Be prepared to tell everyone everywhere that your child is in big kid undies: “He has been potty training for three days, four hours, and 17 minutes. He still needs a diaper at nap and bedtime, of course, but he is doing it! He still hasn’t figure out how to poop on the potty yet, but he’s peeing like a champ. I’m still trying to figure out what to do with all the money I’ll save when I don’t need to buy diapers anymore!”
Anger
Once you stumble through the shock of it all, you will dive with the grace of a belly flop into the next phase of the potty training process. You will be angry. Mostly unreasonably so, but the quicker you accept the anger, the easier it is to let it go. You will experience anger on many levels starting with the annoyance of cleaning pee off of all floor surfaces, the toilet seat, the space between the seat and the toilet bowl, and the bathroom wall.
The anger will build to a full rage as you progress through cleaning poop from undies, fingernails from children who think they can wipe their own bottoms, and tearing apart car seats because your child has an accident as you pull out of the driveway. After they JUST PEED ON THE POTTY.
Anger may turn to guilt then anger again as you sigh loud enough for your child to request a diaper after sensing your irritation.
Bargaining
Again from Hibbert’s website, “With bargaining, there’s a sense that we just want life back to the way it used to be.”

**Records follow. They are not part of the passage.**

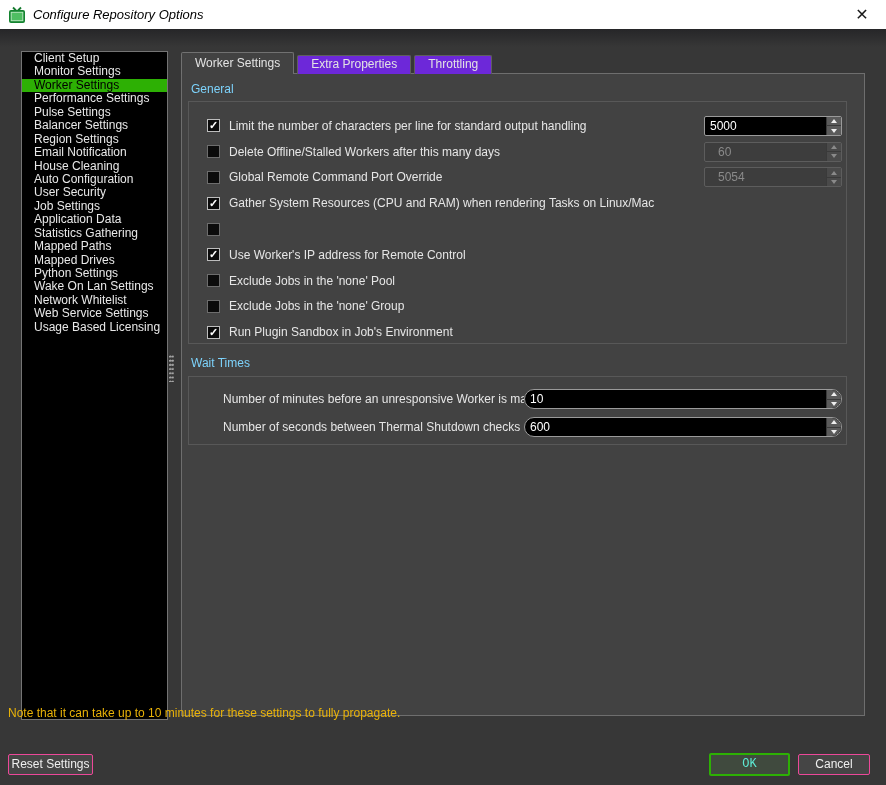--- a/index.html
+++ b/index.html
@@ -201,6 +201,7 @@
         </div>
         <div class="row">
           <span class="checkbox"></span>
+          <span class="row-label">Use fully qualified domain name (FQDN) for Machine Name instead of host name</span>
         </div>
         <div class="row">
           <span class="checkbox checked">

This is the phase where anxiety and second-guessing can hold you hostage. This is where you decide you are fine if your child wears diapers for a few more years. You will think, my child will never get it and I am done trying. You will be on a constant mission to determine if a puddle on the floor, couch, or stairs is water or urine. You will be consumed with finding the best way to remove the smell of urine from sneakers, carpets, and puzzles.
By trying to make yourself feel better, you will think you can control the bodily functions of your child. But things will only become worse with bargaining.
If only I hadn’t let him drink that juice box.
If only I hadn’t given him those few ounces of water at lunch.
If only I had kept him dehydrated.
If only I had asked him 25 more times in an hour if he had to pee.
If only I had seen the signs of an accident about to happen.
If only he would accept my offers of an unlimited supply of M&M perhaps, just maybe, he will piss on the toilet and not the train table.
Depression
The feelings of emptiness and sadness are real. The laundry is no longer manageable. The decision to throw away a pair of soiled underwear makes you feel horribly guilty and not like the environmentalist you aspire to be. You will think, I’m killing all of the polar bears, one shitty pair of undies at a time. Bathrooms will never be clean and may never be again. The constant smell of urine is a pretty good indication of what the rest of the house will smell like as your kids get older. Attempts at praise, timed requests to use the potty, super cool new big kid undies, lies and bargaining have failed. The reality of your child not being out of diapers in time to attend preschool is looming. That has been the light at the end of the tunnel. There is still time, but the clock is ticking, the light is dimming, and you will be depressed. It will feel like all of your effort has been for nothing.
Acceptance
Just when you think you can’t go on, you realize it has been an hour since you asked your child to pee and his undies are still dry. You made it to nap time without an accident. And sweet Baby Jesus, he pooped on the potty. You may just have been lucky because you refused to put a diaper on your child after he requested one so he could poop, and the stars were perfectly aligned so that when you placed him on the potty the feces practically fell out of him, but you were not using doggie poop bags and Clorox after he was done. You are making progress. You are so close. You are moving on.
It’s important to remember that everyone grieves in different ways. You may cycle in and out of each stage in any order and usually more than once. Mourn the loss of the diaper, be angry at the process, but accept it. The sooner you do, the sooner you will be free to live a happier life.